Task to complete
Edit the lines from the very first one down through the line containing "Free 30 Page eBook to help you Hear" by changing "Read" to "Study" and keeping everything else the same. Return only those lines.
Given data below:
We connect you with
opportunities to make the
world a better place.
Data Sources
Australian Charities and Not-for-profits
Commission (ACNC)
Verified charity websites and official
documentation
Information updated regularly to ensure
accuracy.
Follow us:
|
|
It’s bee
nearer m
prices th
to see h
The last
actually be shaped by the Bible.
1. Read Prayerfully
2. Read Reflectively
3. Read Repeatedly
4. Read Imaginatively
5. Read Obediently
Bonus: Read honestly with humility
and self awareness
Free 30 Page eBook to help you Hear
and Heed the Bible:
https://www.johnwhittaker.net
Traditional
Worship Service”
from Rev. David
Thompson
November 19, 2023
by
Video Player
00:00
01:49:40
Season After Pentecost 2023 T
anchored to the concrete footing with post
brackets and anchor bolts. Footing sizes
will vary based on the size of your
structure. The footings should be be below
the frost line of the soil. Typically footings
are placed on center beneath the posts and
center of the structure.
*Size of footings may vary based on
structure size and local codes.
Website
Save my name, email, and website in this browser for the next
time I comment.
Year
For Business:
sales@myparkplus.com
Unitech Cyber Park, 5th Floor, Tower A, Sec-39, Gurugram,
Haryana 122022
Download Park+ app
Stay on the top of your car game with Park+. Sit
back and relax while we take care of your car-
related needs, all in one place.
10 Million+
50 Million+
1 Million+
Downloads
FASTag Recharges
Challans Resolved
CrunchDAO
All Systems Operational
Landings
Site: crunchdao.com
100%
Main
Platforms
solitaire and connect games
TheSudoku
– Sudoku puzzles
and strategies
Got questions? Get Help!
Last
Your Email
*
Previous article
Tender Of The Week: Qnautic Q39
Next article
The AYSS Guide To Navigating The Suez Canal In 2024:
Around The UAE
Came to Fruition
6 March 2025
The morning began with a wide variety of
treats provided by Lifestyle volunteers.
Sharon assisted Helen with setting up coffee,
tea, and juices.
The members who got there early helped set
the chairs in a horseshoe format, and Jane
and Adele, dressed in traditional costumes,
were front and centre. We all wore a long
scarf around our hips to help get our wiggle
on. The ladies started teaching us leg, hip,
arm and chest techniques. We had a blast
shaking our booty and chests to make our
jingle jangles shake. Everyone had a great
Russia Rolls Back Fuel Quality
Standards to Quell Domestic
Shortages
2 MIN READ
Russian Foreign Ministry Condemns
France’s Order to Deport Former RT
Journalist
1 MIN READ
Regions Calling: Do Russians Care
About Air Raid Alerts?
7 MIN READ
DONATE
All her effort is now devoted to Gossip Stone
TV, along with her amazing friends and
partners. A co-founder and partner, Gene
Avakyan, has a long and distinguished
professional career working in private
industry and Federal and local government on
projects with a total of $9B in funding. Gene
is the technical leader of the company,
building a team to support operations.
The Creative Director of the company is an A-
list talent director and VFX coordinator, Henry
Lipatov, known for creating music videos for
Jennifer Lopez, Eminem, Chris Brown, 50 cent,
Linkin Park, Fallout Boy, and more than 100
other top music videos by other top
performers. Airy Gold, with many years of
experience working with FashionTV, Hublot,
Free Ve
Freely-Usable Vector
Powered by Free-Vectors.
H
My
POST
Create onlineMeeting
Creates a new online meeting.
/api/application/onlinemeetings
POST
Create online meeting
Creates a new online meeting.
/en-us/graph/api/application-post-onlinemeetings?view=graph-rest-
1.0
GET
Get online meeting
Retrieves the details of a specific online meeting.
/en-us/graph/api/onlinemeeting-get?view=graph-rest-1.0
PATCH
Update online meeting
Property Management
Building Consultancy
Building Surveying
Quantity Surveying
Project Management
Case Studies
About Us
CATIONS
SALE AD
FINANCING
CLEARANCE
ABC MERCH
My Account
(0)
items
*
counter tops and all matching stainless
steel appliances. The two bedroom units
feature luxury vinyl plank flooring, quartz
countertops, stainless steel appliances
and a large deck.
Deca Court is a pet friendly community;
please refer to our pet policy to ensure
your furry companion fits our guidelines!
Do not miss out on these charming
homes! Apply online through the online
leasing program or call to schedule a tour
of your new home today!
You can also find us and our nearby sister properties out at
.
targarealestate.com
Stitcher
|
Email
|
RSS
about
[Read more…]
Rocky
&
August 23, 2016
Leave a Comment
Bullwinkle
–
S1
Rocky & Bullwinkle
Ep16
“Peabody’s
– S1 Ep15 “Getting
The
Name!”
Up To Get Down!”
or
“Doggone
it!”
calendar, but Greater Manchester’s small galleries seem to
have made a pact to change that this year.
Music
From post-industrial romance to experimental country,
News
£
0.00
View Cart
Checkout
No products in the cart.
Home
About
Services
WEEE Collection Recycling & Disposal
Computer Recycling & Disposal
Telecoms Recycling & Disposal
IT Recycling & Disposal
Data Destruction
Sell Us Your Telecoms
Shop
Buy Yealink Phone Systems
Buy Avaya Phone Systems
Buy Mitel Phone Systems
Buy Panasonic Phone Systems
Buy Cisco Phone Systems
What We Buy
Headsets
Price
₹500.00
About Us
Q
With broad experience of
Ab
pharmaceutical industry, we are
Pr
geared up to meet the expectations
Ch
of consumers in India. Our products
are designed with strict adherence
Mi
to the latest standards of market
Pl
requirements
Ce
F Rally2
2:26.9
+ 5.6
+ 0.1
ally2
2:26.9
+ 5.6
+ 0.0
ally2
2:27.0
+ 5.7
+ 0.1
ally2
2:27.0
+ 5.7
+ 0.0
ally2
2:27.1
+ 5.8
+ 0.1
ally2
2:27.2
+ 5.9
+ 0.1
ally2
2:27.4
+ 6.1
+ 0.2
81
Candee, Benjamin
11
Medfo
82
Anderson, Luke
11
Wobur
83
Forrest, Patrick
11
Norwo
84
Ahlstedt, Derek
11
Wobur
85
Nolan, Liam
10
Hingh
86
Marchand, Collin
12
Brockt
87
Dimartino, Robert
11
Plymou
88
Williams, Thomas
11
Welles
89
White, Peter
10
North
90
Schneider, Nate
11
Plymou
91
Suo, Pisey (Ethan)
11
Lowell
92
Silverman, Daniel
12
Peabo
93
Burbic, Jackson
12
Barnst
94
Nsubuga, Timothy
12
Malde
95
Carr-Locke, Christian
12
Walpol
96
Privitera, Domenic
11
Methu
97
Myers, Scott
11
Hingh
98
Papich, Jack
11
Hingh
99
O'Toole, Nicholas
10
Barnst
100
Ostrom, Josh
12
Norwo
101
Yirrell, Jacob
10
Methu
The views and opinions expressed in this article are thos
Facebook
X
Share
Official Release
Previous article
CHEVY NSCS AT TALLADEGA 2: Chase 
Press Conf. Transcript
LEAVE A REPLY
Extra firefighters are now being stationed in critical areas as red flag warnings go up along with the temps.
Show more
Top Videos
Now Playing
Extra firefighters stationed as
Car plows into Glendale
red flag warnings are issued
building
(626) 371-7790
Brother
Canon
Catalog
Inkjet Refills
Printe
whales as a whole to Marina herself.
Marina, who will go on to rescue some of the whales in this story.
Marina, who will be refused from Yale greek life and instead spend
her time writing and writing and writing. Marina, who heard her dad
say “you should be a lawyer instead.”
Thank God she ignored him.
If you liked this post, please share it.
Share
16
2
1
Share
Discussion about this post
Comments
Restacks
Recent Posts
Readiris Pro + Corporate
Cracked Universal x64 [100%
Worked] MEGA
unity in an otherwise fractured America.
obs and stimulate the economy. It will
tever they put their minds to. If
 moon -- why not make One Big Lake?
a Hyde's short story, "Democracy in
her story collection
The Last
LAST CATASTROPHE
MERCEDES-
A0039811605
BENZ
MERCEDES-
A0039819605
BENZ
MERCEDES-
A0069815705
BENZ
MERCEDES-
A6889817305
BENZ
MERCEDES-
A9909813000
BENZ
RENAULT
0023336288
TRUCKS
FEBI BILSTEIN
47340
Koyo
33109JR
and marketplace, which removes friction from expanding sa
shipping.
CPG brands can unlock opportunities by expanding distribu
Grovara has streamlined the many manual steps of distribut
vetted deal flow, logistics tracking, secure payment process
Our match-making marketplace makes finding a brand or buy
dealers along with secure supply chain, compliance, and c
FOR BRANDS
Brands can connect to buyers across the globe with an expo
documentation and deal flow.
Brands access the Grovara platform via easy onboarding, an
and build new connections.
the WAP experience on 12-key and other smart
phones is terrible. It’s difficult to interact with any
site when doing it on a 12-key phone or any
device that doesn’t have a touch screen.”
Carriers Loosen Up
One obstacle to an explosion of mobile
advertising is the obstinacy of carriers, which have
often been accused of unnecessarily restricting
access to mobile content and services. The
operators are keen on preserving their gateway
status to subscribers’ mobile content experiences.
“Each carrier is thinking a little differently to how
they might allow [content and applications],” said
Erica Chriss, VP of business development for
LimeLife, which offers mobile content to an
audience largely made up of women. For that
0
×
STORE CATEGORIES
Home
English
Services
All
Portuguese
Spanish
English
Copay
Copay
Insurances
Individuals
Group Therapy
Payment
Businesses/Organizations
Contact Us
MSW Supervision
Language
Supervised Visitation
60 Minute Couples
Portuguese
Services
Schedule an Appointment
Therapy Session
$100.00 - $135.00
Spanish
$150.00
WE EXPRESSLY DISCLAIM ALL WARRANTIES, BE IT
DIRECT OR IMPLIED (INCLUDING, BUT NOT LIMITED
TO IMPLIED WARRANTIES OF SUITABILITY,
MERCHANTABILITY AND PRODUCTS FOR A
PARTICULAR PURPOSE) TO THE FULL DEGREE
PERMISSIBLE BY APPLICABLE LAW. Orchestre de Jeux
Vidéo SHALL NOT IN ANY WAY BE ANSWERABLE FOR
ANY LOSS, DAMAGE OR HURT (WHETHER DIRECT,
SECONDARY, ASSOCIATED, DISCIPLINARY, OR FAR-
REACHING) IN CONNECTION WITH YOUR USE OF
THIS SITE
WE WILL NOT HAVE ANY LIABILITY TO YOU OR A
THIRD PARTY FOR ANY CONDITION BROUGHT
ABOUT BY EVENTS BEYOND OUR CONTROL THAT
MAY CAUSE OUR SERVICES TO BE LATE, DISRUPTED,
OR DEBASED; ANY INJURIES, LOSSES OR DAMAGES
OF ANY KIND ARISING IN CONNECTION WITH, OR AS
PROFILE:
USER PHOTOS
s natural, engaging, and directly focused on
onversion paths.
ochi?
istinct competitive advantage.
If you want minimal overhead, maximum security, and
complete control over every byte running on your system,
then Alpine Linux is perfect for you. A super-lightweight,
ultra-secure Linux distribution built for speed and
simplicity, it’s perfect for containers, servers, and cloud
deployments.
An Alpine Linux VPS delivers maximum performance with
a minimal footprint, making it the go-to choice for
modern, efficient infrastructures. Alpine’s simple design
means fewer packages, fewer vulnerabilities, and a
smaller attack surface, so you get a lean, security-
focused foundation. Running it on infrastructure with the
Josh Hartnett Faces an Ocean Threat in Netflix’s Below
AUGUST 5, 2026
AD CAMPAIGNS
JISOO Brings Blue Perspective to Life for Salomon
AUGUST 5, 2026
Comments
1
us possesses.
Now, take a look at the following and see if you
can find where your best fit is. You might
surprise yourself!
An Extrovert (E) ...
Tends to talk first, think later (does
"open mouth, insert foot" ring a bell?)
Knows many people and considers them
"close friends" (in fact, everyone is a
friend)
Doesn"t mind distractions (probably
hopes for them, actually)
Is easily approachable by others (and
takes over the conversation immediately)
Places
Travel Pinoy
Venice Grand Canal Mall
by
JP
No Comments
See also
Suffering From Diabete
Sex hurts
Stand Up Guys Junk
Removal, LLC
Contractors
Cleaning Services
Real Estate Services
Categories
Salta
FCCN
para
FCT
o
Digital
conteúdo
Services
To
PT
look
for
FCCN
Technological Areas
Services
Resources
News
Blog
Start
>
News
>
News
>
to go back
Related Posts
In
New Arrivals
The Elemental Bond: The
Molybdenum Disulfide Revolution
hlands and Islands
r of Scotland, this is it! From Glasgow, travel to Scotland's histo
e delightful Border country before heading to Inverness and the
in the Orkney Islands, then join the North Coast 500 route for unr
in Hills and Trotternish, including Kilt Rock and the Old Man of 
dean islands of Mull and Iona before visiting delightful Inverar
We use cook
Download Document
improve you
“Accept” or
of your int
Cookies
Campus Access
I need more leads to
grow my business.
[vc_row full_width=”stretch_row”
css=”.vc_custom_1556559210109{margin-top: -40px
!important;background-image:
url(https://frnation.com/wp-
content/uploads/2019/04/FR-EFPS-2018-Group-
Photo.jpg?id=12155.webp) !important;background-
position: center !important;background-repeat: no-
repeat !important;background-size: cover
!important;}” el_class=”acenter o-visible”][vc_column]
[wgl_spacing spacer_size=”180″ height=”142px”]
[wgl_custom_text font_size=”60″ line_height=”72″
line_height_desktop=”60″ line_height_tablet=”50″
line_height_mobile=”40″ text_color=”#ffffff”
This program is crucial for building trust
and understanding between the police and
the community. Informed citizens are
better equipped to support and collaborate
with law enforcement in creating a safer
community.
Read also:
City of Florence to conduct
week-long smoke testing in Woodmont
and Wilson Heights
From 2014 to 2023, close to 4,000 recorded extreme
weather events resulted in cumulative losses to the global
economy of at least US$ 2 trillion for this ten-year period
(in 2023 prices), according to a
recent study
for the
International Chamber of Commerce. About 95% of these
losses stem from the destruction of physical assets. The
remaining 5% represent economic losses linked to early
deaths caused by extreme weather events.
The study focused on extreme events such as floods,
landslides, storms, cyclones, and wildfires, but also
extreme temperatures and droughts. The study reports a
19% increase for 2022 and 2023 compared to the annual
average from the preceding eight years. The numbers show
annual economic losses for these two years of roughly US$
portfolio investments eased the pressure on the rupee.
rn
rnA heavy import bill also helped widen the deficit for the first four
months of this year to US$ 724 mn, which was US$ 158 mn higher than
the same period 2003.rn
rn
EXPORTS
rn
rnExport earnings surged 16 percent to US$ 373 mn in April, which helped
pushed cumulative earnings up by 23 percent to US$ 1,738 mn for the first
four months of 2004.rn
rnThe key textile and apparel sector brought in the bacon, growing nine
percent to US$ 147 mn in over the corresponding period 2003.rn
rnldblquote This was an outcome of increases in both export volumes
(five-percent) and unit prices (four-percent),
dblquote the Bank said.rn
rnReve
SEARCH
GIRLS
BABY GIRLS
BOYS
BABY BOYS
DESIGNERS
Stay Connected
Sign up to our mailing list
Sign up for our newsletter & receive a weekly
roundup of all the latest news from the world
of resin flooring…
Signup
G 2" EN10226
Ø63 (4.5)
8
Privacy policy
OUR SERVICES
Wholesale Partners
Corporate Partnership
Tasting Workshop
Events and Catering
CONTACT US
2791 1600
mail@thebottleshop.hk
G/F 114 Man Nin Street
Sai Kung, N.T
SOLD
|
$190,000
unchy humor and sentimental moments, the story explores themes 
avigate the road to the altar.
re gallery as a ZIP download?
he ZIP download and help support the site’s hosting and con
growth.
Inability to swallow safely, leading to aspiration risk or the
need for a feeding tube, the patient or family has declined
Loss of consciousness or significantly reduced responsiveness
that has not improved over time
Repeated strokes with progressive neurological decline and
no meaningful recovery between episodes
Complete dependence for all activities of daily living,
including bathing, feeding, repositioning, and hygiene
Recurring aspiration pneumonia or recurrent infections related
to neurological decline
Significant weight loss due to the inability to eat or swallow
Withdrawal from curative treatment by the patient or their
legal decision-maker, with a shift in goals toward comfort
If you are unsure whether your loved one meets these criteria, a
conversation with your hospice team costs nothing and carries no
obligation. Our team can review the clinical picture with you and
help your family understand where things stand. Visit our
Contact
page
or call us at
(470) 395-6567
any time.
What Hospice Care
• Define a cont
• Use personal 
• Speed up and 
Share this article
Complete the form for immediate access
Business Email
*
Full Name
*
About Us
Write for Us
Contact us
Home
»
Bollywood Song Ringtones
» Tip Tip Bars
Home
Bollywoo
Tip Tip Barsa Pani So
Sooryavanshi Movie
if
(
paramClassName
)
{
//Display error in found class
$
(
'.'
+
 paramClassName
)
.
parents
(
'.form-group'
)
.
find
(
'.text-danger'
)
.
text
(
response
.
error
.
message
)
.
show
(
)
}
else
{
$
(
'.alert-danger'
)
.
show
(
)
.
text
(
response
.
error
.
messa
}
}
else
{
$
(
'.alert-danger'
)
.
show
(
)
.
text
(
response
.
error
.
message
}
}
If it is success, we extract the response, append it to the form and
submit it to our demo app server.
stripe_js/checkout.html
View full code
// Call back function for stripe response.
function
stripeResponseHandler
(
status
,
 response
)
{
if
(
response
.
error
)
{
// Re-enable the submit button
End of Given data.
Response box
We connect you with
opportunities to make the
world a better place.
Data Sources
Australian Charities and Not-for-profits
Commission (ACNC)
Verified charity websites and official
documentation
Information updated regularly to ensure
accuracy.
Follow us:
|
|
It’s bee
nearer m
prices th
to see h
The last
actually be shaped by the Bible.
1. Study Prayerfully
2. Study Reflectively
3. Study Repeatedly
4. Study Imaginatively
5. Study Obediently
Bonus: Study honestly with humility
and self awareness
Free 30 Page eBook to help you Hear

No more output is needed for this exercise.